>> START DOCUMENT

1. Clone the Repository

   git clone [email protected]:tetsuo-ai/DigitSuo.git
   cd DigitSuo

2. Install Dependencies

   Ubuntu/Debian:

   sudo apt-get install gcc libncurses-dev zlib1g-dev doxygen graphviz

   Fedora/RHEL:

   sudo dnf install gcc ncurses-devel zlib-devel doxygen graphviz

Building the Project

Use the provided Makefile for the following targets:

• Recognition Interface:

  make

  Compiles source files in src/ into the executable digit_recognition.

• Training Program:

  make train

  Compiles train.c with OpenMP support into the executable train.

• Documentation:

  make docs

  Generates HTML documentation in docs/html/ using Doxygen.

• Clean Build Artifacts:

  make clean

• Delete Debug Log:

  make clean_debug

• Delete Debug Log:

  make clean_docs

Usage

Training the Network

Run the training program:

./train

This will:

• Load and preprocess the MNIST dataset (files: train-images-idx3-ubyte.gz and train-labels-idx1-ubyte.gz).
• Apply data augmentation.
• Train the neural network.
• Save optimized weights to src/weights.h.

>> END DOCUMENT
>> START SUPPLIED MATERIAL

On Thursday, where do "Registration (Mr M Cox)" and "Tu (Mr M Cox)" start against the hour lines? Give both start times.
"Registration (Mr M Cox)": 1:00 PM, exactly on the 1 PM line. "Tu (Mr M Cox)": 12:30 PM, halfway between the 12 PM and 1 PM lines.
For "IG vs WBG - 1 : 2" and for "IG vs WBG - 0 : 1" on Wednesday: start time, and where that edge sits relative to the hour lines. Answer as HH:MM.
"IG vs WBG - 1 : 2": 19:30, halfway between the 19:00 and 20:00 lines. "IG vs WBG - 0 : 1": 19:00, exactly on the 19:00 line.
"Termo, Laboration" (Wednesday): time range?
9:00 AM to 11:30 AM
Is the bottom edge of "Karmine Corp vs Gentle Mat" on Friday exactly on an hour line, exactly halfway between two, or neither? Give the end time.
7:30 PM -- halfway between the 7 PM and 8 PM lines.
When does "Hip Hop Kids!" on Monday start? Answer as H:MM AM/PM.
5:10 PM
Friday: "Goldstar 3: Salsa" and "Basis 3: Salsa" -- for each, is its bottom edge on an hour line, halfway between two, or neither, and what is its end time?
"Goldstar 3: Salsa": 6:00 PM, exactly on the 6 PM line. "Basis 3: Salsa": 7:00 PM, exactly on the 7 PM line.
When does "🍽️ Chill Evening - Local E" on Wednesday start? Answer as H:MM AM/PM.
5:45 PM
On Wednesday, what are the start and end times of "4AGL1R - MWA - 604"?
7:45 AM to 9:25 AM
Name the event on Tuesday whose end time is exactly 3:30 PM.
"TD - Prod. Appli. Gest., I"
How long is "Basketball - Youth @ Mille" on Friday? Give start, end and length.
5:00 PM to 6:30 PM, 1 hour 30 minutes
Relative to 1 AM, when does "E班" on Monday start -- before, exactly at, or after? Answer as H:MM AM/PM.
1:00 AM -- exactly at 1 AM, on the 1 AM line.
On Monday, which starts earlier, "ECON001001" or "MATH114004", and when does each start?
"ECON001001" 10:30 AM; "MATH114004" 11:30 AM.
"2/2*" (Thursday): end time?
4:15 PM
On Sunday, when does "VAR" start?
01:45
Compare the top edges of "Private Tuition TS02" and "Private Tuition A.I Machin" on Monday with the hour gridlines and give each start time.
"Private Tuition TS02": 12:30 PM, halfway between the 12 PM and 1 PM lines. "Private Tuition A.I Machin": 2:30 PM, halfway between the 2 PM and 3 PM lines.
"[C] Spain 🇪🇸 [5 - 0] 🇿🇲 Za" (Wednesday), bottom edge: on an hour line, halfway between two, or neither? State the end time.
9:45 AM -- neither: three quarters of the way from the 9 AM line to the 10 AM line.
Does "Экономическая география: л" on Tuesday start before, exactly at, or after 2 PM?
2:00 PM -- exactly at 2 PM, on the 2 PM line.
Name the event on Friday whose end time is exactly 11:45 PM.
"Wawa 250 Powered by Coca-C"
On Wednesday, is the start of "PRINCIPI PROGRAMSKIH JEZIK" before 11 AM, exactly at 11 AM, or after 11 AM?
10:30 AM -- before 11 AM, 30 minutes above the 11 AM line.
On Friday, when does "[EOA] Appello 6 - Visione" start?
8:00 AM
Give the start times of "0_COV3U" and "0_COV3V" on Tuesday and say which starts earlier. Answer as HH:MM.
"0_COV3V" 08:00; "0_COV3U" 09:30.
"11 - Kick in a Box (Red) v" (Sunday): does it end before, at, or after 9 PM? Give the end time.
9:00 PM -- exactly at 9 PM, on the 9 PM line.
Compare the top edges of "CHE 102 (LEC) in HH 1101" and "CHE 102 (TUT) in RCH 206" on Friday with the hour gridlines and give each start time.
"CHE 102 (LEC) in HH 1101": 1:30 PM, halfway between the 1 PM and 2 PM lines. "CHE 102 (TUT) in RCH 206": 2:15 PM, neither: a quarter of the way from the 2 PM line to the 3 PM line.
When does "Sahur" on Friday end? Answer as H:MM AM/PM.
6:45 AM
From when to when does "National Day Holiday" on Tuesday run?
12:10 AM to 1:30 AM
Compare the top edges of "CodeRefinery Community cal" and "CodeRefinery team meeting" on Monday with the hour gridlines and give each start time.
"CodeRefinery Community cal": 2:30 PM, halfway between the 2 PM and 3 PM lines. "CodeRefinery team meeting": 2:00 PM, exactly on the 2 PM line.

>> END SUPPLIED MATERIAL

◆ WRITTEN REQUEST: Continue the DigitSuo build and usage guide above, starting right after its final line.

◆ EXERCISE ANSWER:
Using the Recognition Interface

Run the recognition interface:

./digit_recognition

Controls

• Mouse/Arrow Keys: Draw digits
• Number Keys (0-9): Load example digits
• Enter: Submit for recognition
• C: Clear drawing
• Q: Quit application

Technical Details

Neural Network Architecture

Input Layer (784 neurons)
    │
    │   Dense connections with ReLU activation
    │   Weights initialized using He initialization
    ▼
Hidden Layer (256 neurons)
    │
    │   Dense connections with Softmax activation
    │   Xavier/Glorot initialization
    ▼
Output Layer (10 neurons)

Training Pipeline

1. Data Preprocessing

   • Load the MNIST dataset with zlib decompression.
   • Apply data augmentation:
     • Random rotation (±10°)
     • Random shifts (±5 pixels)
     • Gaussian blur (σ = 0.3)
   • Generate balanced mini-batches.

2. Optimization

   • Mini-batch gradient descent with momentum.
   • Learning rate decay schedule.
   • Early stopping with patience.
   • OpenMP for parallel processing.

Performance Metrics

• Training accuracy: >98% on the MNIST test set.
• Inference latency: <10ms per prediction.
• Memory footprint: ~2MB during inference.
• Training time: ~5 minutes on a modern CPU.

Documentation

Generating Documentation

Generate the documentation using:

make docs

Viewing Documentation

Start the documentation server:

python3 serve_docs.py

Access the documentation at http://localhost:8000.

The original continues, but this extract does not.